One of the awarded projects, led by principal investigator Mark Settles, aims to perform genomic analyses of algae grown onboard the ISS, with the long-term goal of domesticating and engineering algae for optimal production of biomass feedstocks. Based on work in terrestrial plants, microgravity may be perceived as an abiotic stress. Because abiotic stresses can signal the production of high-value compounds in algae, the investigators hope to explore whether spaceflight induces the synthesis of novel high-value compounds.
The second awarded project, led by principal investigator Josephine Allen, is motivated by astronaut data showing a link between spaceflight and risk of cardiovascular disease (CVD). Because dysfunctional vascular cells are an underlying contributing factor in CVD, it is important to study these cells under altered growth conditions.

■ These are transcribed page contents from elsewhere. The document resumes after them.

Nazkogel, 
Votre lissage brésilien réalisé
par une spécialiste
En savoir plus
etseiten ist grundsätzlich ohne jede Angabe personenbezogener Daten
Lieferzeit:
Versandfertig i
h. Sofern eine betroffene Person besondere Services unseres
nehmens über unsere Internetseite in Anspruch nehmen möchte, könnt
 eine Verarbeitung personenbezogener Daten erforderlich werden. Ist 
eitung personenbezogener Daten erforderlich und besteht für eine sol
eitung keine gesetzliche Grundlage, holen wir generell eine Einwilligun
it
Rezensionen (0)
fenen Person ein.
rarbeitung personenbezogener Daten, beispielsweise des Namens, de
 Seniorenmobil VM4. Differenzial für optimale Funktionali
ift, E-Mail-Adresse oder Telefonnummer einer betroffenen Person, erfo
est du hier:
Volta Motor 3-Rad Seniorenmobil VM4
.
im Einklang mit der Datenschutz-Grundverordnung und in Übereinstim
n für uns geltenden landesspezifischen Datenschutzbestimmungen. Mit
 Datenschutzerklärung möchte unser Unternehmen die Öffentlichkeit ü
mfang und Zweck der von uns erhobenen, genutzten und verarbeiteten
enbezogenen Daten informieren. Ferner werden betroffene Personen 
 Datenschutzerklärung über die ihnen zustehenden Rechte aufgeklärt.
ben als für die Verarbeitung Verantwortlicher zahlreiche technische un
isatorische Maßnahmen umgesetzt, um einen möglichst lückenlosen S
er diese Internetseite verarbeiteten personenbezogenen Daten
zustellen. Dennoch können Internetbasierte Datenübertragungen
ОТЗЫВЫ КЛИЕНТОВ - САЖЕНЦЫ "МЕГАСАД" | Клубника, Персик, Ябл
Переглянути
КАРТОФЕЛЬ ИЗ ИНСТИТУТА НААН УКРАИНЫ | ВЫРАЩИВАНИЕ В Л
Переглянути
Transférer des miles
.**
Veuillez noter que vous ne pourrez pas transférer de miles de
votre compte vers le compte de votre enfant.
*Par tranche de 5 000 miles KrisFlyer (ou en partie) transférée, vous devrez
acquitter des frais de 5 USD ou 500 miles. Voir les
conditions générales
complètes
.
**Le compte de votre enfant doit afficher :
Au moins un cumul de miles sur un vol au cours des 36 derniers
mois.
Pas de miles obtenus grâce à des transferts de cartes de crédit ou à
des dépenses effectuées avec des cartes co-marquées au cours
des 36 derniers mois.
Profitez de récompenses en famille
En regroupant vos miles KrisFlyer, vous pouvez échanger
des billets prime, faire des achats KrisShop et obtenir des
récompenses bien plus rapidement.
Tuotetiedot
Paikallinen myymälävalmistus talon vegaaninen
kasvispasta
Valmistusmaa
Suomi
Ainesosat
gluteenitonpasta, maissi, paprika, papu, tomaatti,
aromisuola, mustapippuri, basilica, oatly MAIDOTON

Allen hopes to better understand CVD on Earth by elucidating the mechanisms of vascular cell damage during spaceflight through transcriptomics. This project explores new lines of investigation into the molecular mechanisms of vascular cell damage that may in turn lead to novel treatment options.

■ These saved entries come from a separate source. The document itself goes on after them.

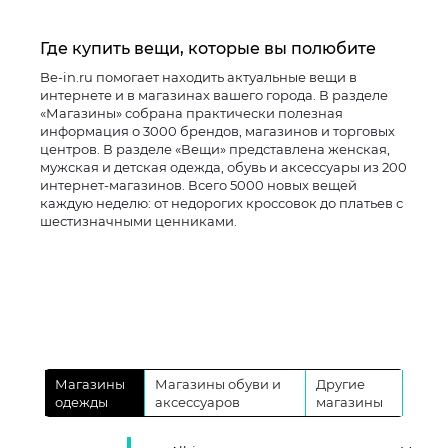
Где купить вещи, которые вы полюбите
Be-in.ru помогает находить актуальные вещи в
интернете и в магазинах вашего города. В разделе
«Магазины» собрана практически полезная
информация о 3000 брендов, магазинов и торговых
центров. В разделе «Вещи» представлена женская,
мужская и детская одежда, обувь и аксессуары из 200
интернет-магазинов. Всего 5000 новых вещей
каждую неделю: от недорогих кроссовок до платьев с
шестизначными ценниками.
Магазины
Магазины обуви и
Другие
одежды
аксессуаров
магазины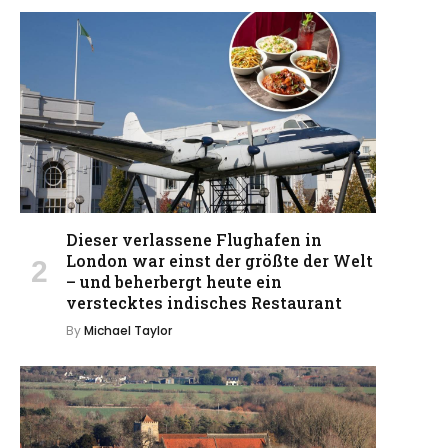
Dieser verlassene Flughafen in
London war einst der größte der Welt
– und beherbergt heute ein
verstecktes indisches Restaurant
By
Michael Taylor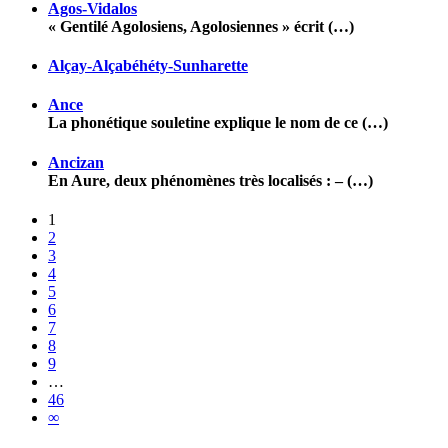
Agos-Vidalos
« Gentilé Agolosiens, Agolosiennes » écrit (…)
Alçay-Alçabéhéty-Sunharette
Ance
La phonétique souletine explique le nom de ce (…)
Ancizan
En Aure, deux phénomènes très localisés : – (…)
1
2
3
4
5
6
7
8
9
…
46
∞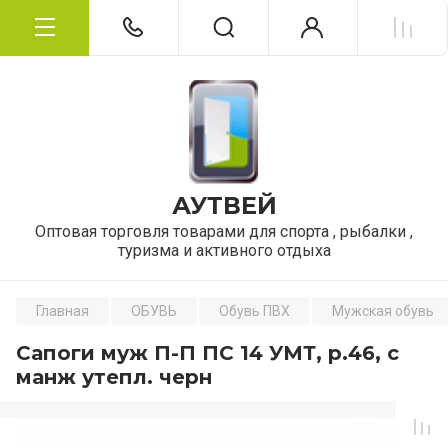
АУТВЕЙ
Оптовая торговля товарами для спорта , рыбалки ,
туризма и активного отдыха
Главная
ОБУВЬ
Обувь ПВХ
Мужская обувь
Сапоги муж П-П ПС 14 УМТ, р.46, с
манж утепл. черн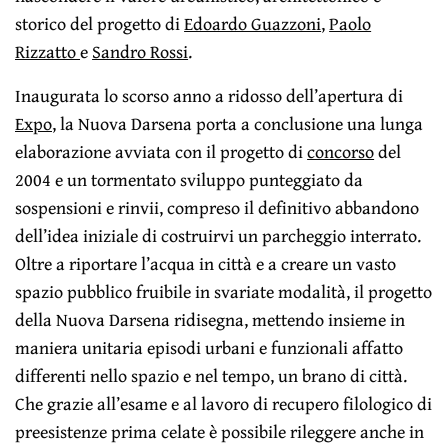
storico del progetto di
Edoardo Guazzoni
,
Paolo
Rizzatto
e
Sandro Rossi
.
Inaugurata lo scorso anno a ridosso dell’apertura di
Expo
, la Nuova Darsena porta a conclusione una lunga
elaborazione avviata con il progetto di
concorso
del
2004 e un tormentato sviluppo punteggiato da
sospensioni e rinvii, compreso il definitivo abbandono
dell’idea iniziale di costruirvi un parcheggio interrato.
Oltre a riportare l’acqua in città e a creare un vasto
spazio pubblico fruibile in svariate modalità, il progetto
della Nuova Darsena ridisegna, mettendo insieme in
maniera unitaria episodi urbani e funzionali affatto
differenti nello spazio e nel tempo, un brano di città.
Che grazie all’esame e al lavoro di recupero filologico di
preesistenze prima celate è possibile rileggere anche in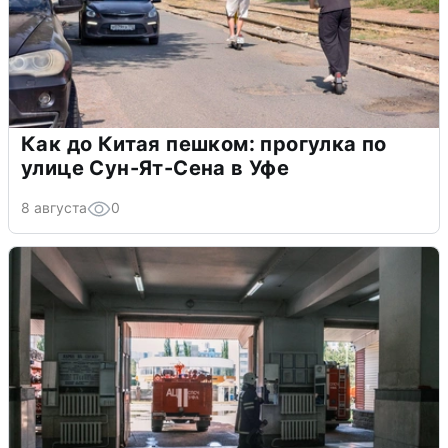
Как до Китая пешком: прогулка по
улице Сун-Ят-Сена в Уфе
8 августа
0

The third awarded project, led by principal investigator Kirk Ziegler, will use the microgravity environment on the ISS to observe electrodeposition, a process by which an electric current is used to form thin metal features on conductive surfaces like electrodes. As consumer electronics become smaller and more densely packed, components such as heat exchangers and sensors must also shrink in scale. Controlling the patterning of these components is critical at the micro-, macro-, and nanoscale to achieve the precise structures needed for component functionality. On Earth, measuring the forces involved in this process is challenging because of the confounding effects of gravity— but microgravity allows better visualization of the electrodeposition process. Success of this experiment would result in lower cost of production and increased performance of consumer electronics, enabling continued improvement in the overall performance of everyday devices.
Research through academic partnerships like the Joint UF/CASIS ISS Research Initiative combines resources of various institutions, creating the funding stream necessary for spaceflight endeavors. “The Joint UF/CASIS Research Initiative has been an exciting implementation partnership, and we look forward to the project results, which will build knowledge and future recognition for UF research programs,” said Dr. Sobha Jaishankar, UF Office of Research. CASIS seeks other similar partnerships to leverage its funding, thereby expanding the usefulness of low Earth orbit and the ISS National Lab to new users.